## Lista de tareas
1. Resume en dos oraciones la conversación sobre la traducción de «rivolgerLe».
2. Pasa al inglés esta oración de la conversación sobre la traducción de «rivolgerLe»: «Es para gente que utiliza un tratamiento muy formal.»
3. Sigue escribiendo la conversación sobre la traducción de «rivolgerLe» a partir del último mensaje que aparece.

## Texto proporcionado
########################################

# RivolgerLe



## Morion

Hola,

Desidero rivolgerLe il mio più sentito e sincero reingraziamento per la fiducia che ella mi ha accordarta....

Deseo dirigirle mi más sentido y sincero agradecimiento.....

RivolgerLe lo traduzo por dirigirle, pero según mi diccionario también es volver, encaminar, recurrir (descartados en este contexto), y también dedicarse. 

¿Creeis que tal como lo he traducido queda bien? Es para gente que utiliza un tratamiento muy formal.


----------



## irene.acler

Morion said:


> Hola,
> 
> Desidero rivolgerLe il mio più sentito e sincero ringraziamento per la fiducia che ella mi ha accordarto/concesso....
> 
> Deseo dirigirle mi más sentido y sincero agradecimiento.....
> 
> RivolgerLe lo traduzo por dirigirle, pero según mi diccionario también es volver, encaminar, recurrir (descartados en este contexto), y también dedicarse.
> 
> ¿Creeis que tal como lo he traducido queda bien? Es para gente que utiliza un tratamiento muy formal.



"Rivolgerle" è perfetto!


----------



## Carthusian cat

Desidero rivolgerLe il mio più sentito e sincero ringraziamento per la fiducia che ella mi ha accordarto/concesso....


Mini correzione, Irene


----------



## irene.acler

Grazie, Carthusian cat, mi era sfuggita una "r"!!


----------



## NValle

Desidero rivolgerLe il mio più sentito e sincero reingraziamento per la fiducia che ella mi ha accordarta....

Deseo dirigirle mi más sentido y sincero agradecimiento.....

########################################

## Registros incluidos

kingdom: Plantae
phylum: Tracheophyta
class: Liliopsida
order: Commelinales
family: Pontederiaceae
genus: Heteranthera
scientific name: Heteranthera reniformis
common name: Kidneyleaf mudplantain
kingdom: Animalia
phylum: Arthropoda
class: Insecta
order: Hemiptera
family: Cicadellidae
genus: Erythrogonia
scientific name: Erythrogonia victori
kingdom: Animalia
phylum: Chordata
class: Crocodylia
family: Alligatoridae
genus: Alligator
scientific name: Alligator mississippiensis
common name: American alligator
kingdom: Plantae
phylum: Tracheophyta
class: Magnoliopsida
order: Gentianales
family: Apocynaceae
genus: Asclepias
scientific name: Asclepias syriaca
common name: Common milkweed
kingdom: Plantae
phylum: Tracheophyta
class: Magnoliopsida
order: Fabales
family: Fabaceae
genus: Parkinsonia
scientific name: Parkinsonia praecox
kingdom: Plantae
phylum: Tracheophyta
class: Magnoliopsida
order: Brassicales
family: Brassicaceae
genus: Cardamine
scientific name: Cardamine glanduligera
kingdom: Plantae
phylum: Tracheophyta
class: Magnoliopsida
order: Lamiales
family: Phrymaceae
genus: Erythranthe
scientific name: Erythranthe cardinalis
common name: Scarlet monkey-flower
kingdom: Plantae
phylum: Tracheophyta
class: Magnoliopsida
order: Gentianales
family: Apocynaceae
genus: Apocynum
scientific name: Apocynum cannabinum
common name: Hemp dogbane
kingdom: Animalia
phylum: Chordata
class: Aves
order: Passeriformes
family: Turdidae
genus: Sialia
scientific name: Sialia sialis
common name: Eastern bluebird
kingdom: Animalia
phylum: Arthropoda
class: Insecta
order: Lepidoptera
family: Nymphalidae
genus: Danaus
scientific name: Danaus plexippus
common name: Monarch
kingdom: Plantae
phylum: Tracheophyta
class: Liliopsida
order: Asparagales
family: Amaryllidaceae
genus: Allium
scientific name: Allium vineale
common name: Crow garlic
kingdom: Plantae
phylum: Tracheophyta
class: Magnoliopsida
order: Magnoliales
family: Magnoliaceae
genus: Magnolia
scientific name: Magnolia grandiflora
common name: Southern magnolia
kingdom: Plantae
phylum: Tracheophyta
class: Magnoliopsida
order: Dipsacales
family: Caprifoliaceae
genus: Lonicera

########################################

## Respuestas en orden
1. Morion pregunta si «dirigirle» es una buena traducción de «rivolgerLe» en un agradecimiento para gente que usa un trato muy formal, aunque su diccionario también da otros sentidos. irene.acler contesta que «rivolgerle» es perfecto y, cuando Carthusian cat le hace una pequeña corrección, le da las gracias porque se le había escapado una «r».

2. It's for people who use a very formal form of address.

3.
Desearía retribuirle mi más sentido y sincero agradecimiento por la confianza a mi dispensada.

creo que es aún más formal...¿Es eso lo que necesitabas?


----------



## Morion

Muchísimas gracias a todos. 
Lo del REingraziamento era un error mio de tecla (como traduzco mucho del/al francés de vez en cuando se me cuela algún re etc.). Lo del Ella alguien lo ha tachado pero yo creo que se sigue empleando, eso sí se me olvidó ponerlo en mayúscula. Y una duda, habeis corregido accordata, en italiano no se hace la concordancia de género y número? Yo lo he visto escrito varias veces (por italianos) y me parecía que _la fiducia_ al ser femenino debía acordarse con el verbo.

Gracias de nuevo, sois los mejores.


----------



## irene.acler

Bueno, yo creo que _Ella _no va bien, en su lugar puedes poner _Lei_.

Desidero rivolgerLe il mio più sentito e sincero ringraziamento per la fiducia che Lei mi ha accordato.

En cuanto a "accordato", ahora me pones una duda. Es que "Lei" mi ha accordato fiducia. No sé, mm, voy a preguntar en el hilo Solo Italiano, a ver qué me dicen!!

EDIT: He preguntado eso en el forum Solo Italiano, mira aquí.


----------



## Morion

Sí, he mirado el foro solo italiano y alucino lo eficientes que sois. Pero me vengo a este porque quiero respetar las reglas (solo italiano) y me cuesta un poco escribir correctamente en italiano.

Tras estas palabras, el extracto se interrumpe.